## The problem
Print, in exact form, the lines below from the one containing "root of tail: (530, 541)" through the one containing "right back paw: (285, 489)", and omit all others.

## Data
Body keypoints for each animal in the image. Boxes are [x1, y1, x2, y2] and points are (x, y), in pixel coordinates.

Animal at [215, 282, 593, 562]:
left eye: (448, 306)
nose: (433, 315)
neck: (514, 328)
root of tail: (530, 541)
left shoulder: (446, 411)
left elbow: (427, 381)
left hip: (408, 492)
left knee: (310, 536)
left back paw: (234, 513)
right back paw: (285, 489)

...

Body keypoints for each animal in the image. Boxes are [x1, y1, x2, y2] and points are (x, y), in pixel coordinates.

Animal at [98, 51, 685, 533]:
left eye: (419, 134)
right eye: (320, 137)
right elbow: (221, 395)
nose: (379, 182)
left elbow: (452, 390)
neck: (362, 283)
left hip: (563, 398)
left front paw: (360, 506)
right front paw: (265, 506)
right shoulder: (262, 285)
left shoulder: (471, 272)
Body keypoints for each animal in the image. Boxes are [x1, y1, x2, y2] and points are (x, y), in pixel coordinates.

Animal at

...

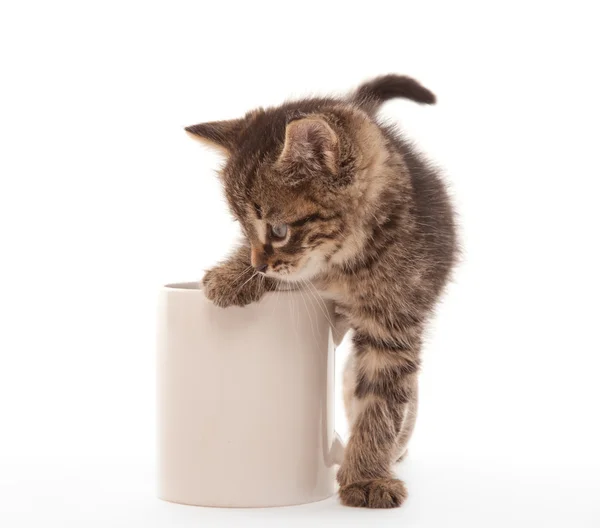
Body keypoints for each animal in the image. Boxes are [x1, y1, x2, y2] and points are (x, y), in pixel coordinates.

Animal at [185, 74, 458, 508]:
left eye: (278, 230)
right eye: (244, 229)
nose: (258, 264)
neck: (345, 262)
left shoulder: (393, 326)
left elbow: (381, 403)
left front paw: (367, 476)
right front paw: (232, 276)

## Response below
root of tail: (530, 541)
left shoulder: (446, 411)
left elbow: (427, 381)
left hip: (408, 492)
left knee: (310, 536)
left back paw: (234, 513)
right back paw: (285, 489)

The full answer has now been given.